Input_byte not the tool to use to retrieve binary content of Unix text file?

Summary of issue :

I need to get the raw binary content of a Unix file, and I thought that input_byte was exactly the tool for this, but it seems not, see below. So I’m asking for the correct way to do this in OCaml if it is possible.

Context and details :

I have downloaded a static copy of an old web app for my offline private use. By default the encoding in my Firefox is “Unicode”, which makes the pages display incorrectly. They display correctly when I manually set the encoding to “Western”. Since that manual correction is a drag to re-do every time, I’m trying to edit the sources so that they are written in Unicode. Since all those pages have a <charset="windows-1252"> in their html, I first tried an iconv -f WINDOWS-1252 -t UTF-8 but the output was only incorrect in a different way.

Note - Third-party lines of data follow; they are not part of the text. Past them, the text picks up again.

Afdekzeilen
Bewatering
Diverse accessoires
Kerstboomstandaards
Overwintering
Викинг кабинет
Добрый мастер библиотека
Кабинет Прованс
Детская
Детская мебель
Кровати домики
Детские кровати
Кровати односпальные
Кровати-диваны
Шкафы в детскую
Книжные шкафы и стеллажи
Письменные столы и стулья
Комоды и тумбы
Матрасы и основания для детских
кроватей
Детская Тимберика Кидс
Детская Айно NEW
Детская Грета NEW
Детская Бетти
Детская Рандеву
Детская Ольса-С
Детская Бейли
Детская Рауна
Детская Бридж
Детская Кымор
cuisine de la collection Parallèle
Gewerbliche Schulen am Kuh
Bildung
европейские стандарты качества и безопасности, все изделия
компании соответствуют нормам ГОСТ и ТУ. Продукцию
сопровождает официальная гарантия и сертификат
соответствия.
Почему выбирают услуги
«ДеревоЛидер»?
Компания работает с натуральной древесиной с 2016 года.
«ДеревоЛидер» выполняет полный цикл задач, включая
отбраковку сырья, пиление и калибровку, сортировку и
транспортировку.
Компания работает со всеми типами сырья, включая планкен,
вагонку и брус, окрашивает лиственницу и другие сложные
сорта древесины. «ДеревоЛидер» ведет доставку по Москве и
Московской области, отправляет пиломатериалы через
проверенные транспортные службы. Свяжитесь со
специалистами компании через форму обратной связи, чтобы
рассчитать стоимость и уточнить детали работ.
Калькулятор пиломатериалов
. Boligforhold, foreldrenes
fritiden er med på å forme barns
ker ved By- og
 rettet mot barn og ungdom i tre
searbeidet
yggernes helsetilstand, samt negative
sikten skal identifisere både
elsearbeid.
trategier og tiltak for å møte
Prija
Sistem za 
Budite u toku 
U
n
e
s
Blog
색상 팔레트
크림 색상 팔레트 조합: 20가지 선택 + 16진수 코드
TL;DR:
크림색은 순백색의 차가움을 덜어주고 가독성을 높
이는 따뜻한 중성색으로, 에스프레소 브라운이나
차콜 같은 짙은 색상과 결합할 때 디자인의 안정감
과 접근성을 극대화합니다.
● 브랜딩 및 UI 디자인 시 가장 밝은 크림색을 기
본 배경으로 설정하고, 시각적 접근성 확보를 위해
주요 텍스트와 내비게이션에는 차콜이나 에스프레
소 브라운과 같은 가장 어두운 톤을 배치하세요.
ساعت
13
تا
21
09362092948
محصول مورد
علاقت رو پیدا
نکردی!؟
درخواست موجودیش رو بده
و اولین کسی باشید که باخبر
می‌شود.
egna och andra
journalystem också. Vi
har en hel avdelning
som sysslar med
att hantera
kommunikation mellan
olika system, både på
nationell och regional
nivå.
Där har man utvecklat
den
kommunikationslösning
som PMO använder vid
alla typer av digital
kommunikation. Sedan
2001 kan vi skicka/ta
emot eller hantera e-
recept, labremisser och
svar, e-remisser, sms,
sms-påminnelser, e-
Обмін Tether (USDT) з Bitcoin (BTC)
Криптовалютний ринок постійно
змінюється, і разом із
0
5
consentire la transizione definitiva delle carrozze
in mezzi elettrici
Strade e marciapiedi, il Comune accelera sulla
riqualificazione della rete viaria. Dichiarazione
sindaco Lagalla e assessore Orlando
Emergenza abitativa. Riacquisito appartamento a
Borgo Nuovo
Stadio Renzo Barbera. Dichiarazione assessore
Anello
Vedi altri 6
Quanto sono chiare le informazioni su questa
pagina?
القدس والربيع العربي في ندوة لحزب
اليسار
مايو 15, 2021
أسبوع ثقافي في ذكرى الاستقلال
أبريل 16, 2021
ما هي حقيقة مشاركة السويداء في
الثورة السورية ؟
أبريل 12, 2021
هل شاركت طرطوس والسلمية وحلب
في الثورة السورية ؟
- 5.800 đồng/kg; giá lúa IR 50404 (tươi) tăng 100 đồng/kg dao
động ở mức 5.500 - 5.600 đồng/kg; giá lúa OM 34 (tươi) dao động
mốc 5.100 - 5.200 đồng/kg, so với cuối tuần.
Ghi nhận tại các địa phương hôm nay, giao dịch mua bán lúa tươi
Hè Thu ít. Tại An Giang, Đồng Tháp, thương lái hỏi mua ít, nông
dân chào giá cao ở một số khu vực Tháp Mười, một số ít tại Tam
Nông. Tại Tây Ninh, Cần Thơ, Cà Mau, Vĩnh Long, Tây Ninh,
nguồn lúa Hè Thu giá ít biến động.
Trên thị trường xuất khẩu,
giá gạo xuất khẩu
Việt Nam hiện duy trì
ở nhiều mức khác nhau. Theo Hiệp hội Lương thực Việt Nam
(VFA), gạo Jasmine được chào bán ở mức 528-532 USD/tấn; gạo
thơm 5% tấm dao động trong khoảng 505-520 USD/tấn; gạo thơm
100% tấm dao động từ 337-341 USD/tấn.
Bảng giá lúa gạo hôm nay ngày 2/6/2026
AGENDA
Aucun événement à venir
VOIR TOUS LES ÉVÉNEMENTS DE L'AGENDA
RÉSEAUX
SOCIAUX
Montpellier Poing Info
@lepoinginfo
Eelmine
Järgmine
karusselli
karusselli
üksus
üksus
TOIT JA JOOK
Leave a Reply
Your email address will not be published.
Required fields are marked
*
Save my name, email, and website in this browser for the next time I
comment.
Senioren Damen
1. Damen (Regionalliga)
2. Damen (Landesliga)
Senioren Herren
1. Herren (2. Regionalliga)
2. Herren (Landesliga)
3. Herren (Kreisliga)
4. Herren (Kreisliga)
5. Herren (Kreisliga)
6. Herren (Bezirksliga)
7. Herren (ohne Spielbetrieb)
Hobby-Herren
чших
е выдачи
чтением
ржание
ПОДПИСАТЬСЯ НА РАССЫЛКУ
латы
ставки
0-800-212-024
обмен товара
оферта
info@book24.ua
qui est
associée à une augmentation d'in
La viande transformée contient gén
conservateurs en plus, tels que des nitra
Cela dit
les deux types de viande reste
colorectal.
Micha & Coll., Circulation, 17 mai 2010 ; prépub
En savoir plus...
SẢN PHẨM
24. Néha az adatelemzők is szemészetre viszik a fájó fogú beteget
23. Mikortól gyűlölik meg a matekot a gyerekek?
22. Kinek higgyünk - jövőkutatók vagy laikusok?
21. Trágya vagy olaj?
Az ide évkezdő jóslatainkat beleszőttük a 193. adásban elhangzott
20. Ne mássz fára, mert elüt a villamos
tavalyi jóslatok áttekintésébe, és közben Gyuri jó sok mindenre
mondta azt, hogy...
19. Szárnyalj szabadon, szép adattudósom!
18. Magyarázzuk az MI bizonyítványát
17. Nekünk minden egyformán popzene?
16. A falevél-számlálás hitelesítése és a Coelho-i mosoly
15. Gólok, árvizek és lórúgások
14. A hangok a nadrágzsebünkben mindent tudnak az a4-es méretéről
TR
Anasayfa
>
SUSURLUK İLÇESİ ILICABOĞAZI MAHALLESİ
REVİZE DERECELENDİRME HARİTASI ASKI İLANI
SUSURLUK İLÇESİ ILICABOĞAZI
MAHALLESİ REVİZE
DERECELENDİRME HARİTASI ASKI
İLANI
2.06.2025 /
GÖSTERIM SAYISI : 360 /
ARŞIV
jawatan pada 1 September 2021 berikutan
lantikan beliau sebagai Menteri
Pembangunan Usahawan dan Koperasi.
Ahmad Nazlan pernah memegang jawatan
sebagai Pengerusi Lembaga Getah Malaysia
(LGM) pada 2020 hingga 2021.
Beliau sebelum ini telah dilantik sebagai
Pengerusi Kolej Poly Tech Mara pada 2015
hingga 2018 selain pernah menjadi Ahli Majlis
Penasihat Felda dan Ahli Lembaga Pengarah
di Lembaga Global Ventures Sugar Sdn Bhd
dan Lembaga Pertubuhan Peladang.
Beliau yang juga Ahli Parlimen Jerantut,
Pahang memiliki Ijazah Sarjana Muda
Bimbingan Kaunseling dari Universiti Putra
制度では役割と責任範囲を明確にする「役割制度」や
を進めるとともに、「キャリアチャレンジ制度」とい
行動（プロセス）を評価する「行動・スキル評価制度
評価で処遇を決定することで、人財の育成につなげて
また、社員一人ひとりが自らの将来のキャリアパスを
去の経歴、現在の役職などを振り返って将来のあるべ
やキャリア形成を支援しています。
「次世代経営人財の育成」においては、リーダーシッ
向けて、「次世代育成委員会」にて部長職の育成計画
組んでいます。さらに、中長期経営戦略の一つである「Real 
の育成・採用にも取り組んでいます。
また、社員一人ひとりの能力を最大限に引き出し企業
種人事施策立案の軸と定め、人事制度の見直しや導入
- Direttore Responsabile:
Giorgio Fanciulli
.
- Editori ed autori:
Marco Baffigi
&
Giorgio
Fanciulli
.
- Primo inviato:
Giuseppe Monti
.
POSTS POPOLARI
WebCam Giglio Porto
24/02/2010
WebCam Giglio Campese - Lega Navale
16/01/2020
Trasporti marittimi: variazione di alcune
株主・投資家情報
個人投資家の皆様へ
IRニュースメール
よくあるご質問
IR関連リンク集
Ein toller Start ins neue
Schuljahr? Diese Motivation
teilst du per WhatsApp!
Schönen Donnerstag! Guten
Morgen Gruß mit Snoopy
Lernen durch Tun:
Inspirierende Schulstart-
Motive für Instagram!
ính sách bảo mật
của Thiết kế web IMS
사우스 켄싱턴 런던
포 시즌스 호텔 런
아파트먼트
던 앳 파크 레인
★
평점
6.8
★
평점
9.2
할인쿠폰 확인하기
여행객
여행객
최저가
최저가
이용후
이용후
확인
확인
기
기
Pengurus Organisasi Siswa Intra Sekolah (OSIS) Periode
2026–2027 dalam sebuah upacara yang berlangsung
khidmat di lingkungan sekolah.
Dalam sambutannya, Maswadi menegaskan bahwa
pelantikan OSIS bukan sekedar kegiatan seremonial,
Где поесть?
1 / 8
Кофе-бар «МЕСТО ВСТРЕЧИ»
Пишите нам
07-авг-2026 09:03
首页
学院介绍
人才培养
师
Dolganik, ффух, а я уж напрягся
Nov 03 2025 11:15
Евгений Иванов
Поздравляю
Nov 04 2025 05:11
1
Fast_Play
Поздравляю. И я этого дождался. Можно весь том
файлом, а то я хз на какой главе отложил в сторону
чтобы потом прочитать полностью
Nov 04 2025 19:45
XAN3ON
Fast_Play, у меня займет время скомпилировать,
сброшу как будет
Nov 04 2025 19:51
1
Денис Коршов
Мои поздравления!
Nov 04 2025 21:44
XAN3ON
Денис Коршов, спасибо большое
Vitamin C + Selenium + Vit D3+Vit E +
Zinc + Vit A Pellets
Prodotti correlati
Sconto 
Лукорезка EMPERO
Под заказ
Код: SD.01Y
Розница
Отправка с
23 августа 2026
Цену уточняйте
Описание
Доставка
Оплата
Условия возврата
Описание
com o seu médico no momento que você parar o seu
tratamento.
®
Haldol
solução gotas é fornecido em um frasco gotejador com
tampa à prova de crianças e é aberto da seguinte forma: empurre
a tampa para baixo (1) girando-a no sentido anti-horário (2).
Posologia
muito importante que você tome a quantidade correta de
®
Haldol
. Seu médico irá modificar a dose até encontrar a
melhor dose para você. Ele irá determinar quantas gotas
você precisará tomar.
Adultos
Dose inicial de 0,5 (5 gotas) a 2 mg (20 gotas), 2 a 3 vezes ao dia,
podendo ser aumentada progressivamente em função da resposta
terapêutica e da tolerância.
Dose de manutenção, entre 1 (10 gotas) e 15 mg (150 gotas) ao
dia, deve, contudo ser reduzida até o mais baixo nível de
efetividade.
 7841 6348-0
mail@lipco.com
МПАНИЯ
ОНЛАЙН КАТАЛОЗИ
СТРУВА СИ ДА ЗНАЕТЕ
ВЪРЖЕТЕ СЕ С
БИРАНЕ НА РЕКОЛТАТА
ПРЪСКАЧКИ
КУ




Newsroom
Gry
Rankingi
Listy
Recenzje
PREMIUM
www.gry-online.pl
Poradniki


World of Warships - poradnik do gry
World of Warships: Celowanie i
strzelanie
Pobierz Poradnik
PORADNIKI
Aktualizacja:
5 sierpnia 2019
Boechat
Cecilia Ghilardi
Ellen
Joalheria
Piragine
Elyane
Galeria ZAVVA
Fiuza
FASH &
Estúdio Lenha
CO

So I tried something like this in Ocaml :

let my_channel=open_in_bin my_badly_encoded_file;;
let n=in_channel_length my_channel;;
let accu=ref([]);;
for k=1 to n do accu:=(input_byte my_channel)::(!accu) done;;
close_in my_channel;;
let raw_bytes=List.rev(!accu);;

But when I look at the contents of raw_bytes, I see that all the non-ASCII characters are not distinguished and are all represented as the singlecombination \239-\191-\189. So, input_byte is acting here like a browser misreading the characters and displaying them all with some adhoc single character.

Which platform are you using? You say it is a Unix text file - should I assume you are on Linux?

  1. Use hexdump on the file.
  2. Instead of doing the dance with accu, just print the bytes, in hex, as you read them…
  3. See if you see any interesting difference. If not, perhaps the problem isn’t what you think it is.

No, it’s a Mac (10.13.2) I’m using.

Not meaningfully different for these purposes.

You’re right, input_bytes gives the “same” output as hexdump, so it seems that input_bytes is not the culprit. Now I’ve found that using latin-9 as an initial encoding in iconv works, so I don’t need OCaml anymore to solve my problem. Sorry to have bothered you with that not very OCaml-like question, and thanks for the help anyway.